Yolun kenarında küçük turistik treni görüyoruz. Adamcağız treni yakalamak için koşturuyor, bağırıyor. Treni durdurup, bizi bindiriyor. Macar halkının yardımseverliği. Bize durmadan”Dottika”deyip duruyorlardı. Meğerse bu trenin adıymış.
Tren çeşitli yollardan üzüm bağlarının bulunduğu vadiye doğru yol alıyor. Yokuş aşağı iniyoruz. Pek hoş bir yolculuk. Vadideki bir meydanda duruyoruz. Burası hem şarap mahzenlerinin bulunduğu hem de bu şarapların tadıldığı bir yer.

Tren yolculuğunda, duvarlarınd adansöz resimleri bulunan bir bina ilgimi çekiyor. Herhalde bir lokanta diyorum ama bilmem.
Yemyeşil bir doğa. Hemen girişte üzüm ezen bir kız heykeli var.

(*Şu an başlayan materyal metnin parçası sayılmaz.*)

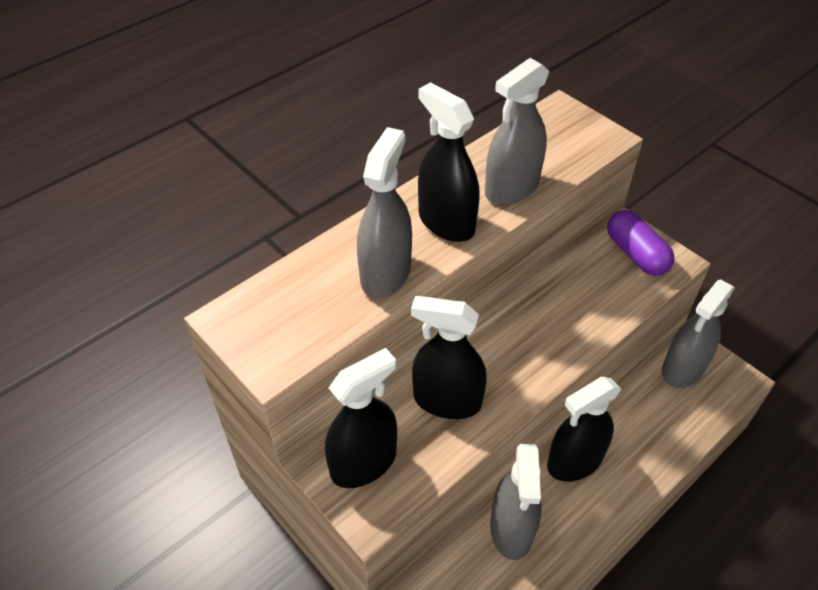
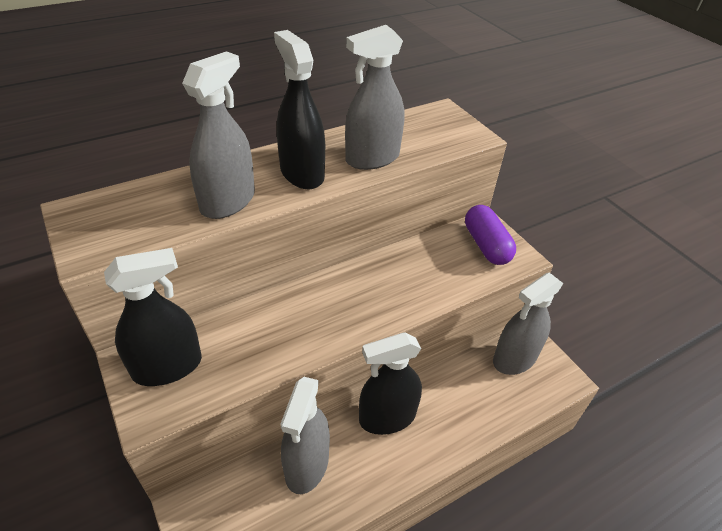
camera: 10 degrees right, 5 degrees down
black spray bottle [411,296,487,419] -> none

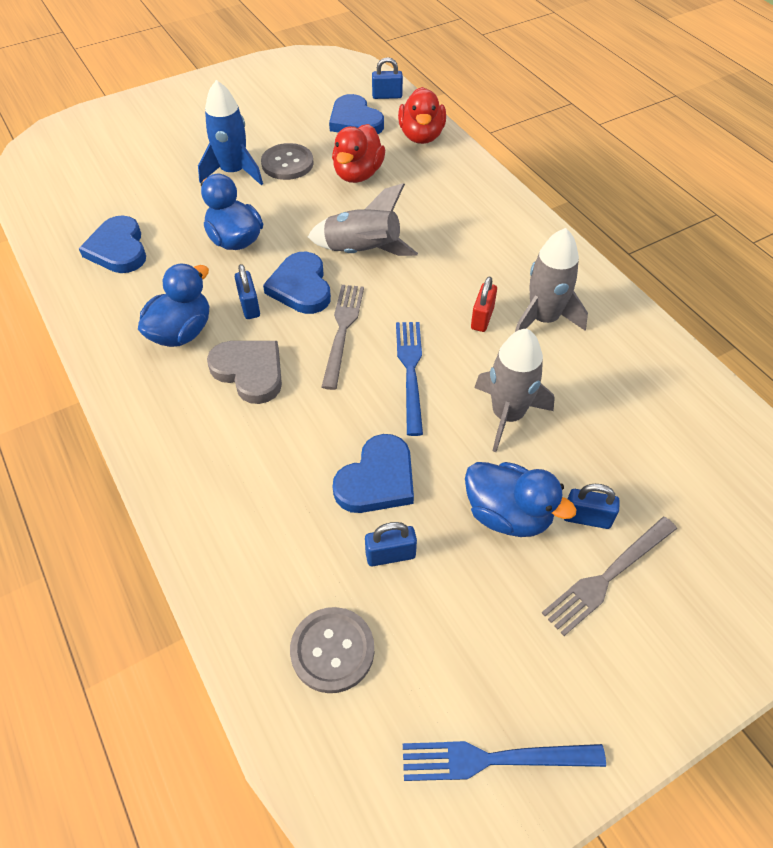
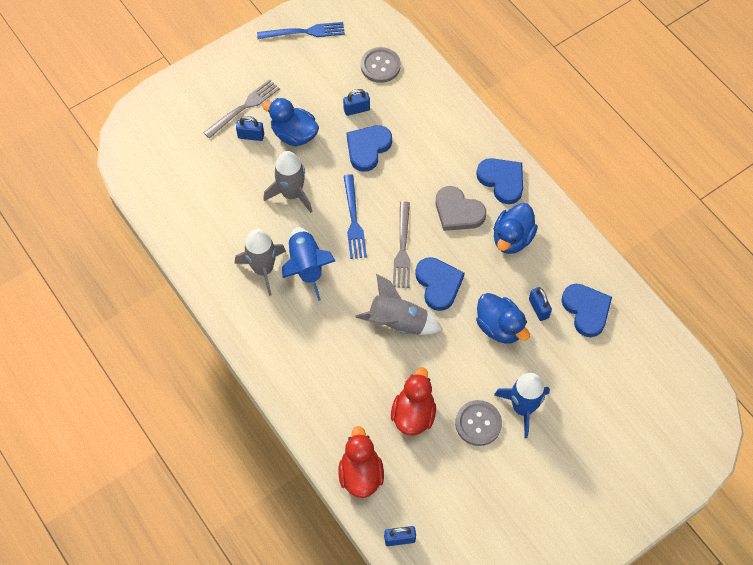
camera: 175 degrees right, 10 degrees up
blue padlock [235,264,260,319] -> blue padlock moved to [529,287,552,321]
blue heart [329,94,384,134] -> blue heart moved to [476,158,523,204]
red padlock [471,277,497,332] -> blue rocket [282,227,335,301]

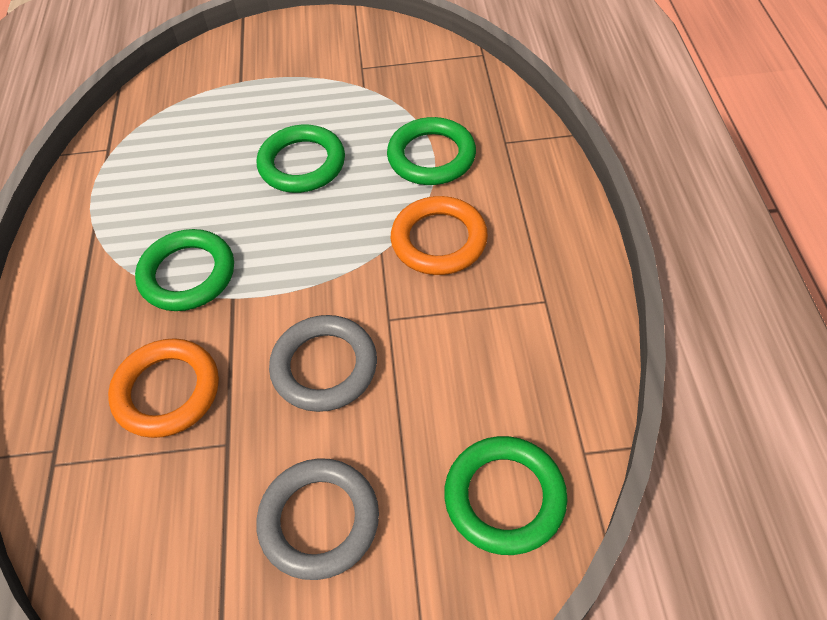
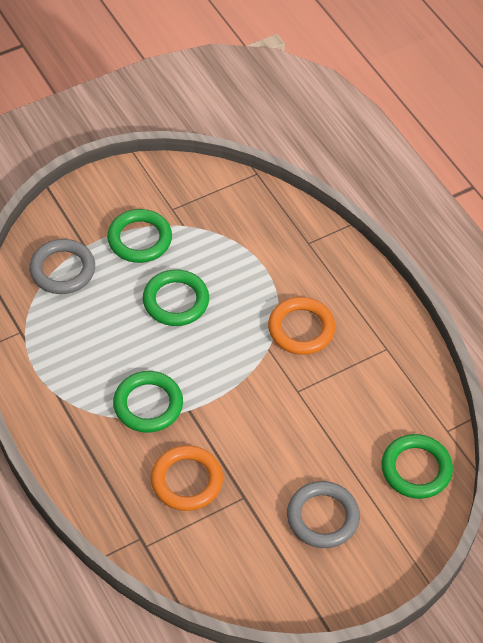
camera: 30 degrees left, 0 degrees up
grey ring [269,315,377,412] -> grey ring moved to [29,239,95,294]
green ring [387,117,476,185] -> green ring moved to [107,209,172,263]

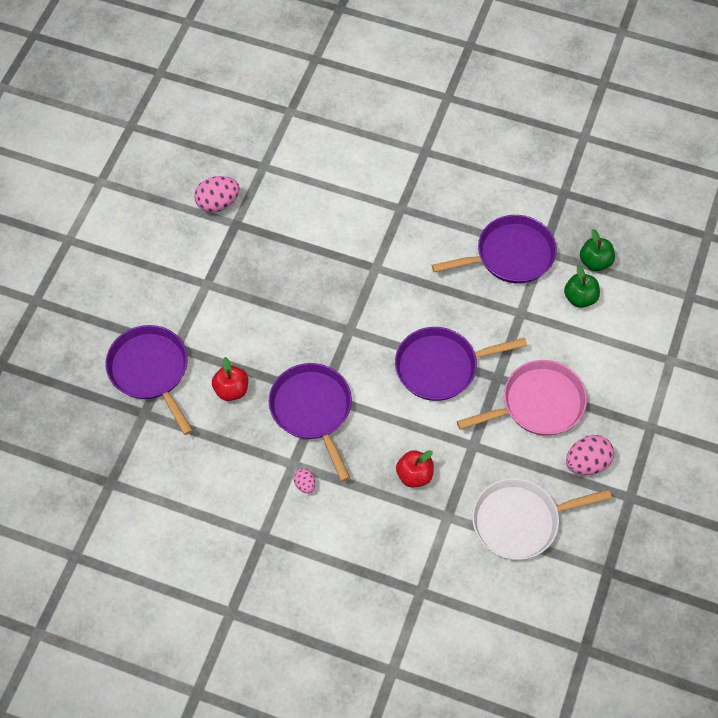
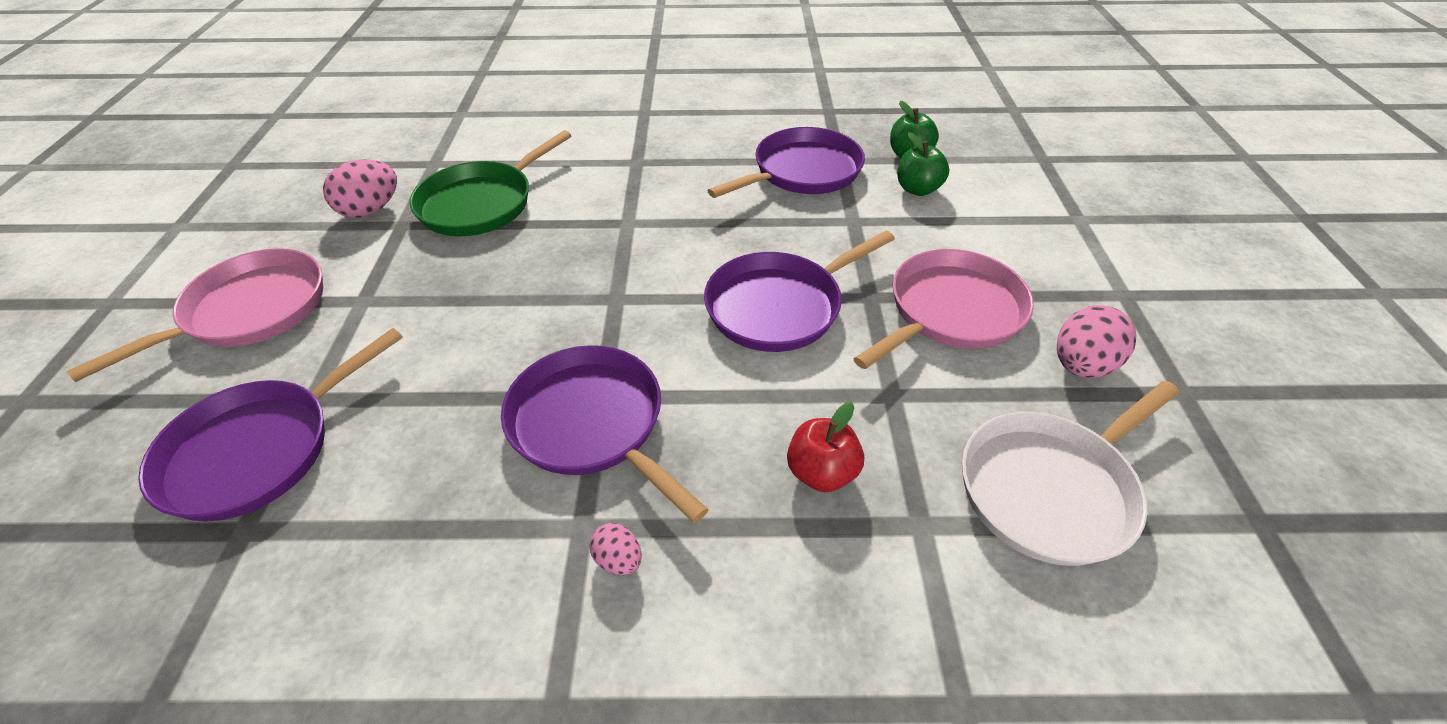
camera: 20 degrees left, 15 degrees down
purple pan [106,325,193,435] -> purple pan turned 90 degrees counterclockwise [138,328,403,521]
red apple [212,357,248,401] -> none
none -> pink pan [66,248,323,382]
none -> green pan [410,130,572,236]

Kız pek güzel. Belki de burada üzümleri ezen güzel kızlar olduğu için vadi böyle adlandırılmıştır. Bu da benim yorumum.
Her mahzenin önünde içerden seçtiğiniz şarapları tadacağınız masalar dizilmiş. Buradan şarap da satın alabiliyorsunuz.

Enfes tatlar. Daha çok Macarlar gelmiş. Pek turist yok. Anlaşılan şöyle bir dinleneyim diyen bir Macar aile buraya geliyor. Nasıl olsa tren yarım saatte bir hareket ediyor. Zaten Eger ile buranın arası on beş yirmi dakika. Çokyakın. Biz “Borozoia” şarap evinde bu güzel tatlarıtattık. Burası kesinlikle görülmesi gereken bir yer. Mahzenler ayrı bir güzel.Beğendiğiniz bir yerin mahzenini gezebiliyorsunuz.
Ayrıca burada çeşitli şekerler satılıyor. Uzun kısa şekil şekil.Tren saati yaklaştı. Dottika’ya binip Eger’in yolunu tutuyoruz.
Gece yavaş yavaş çöküyor. Etrafta her şey şarap ile ilgili.
Trene yetişebilmek için ara sokaklardan koşturarak yürüyoruz. Nasıl oluyorsa garın arka taraflarında bir yerlerden çıkıp son anda Budapeşte trenini yakalıyoruz. Trenin penceresinden güneşin batışını seyretmek harika. Eger güzel anılarla arkamızda kalıyor. Yarın Pecs’e gideceğiz.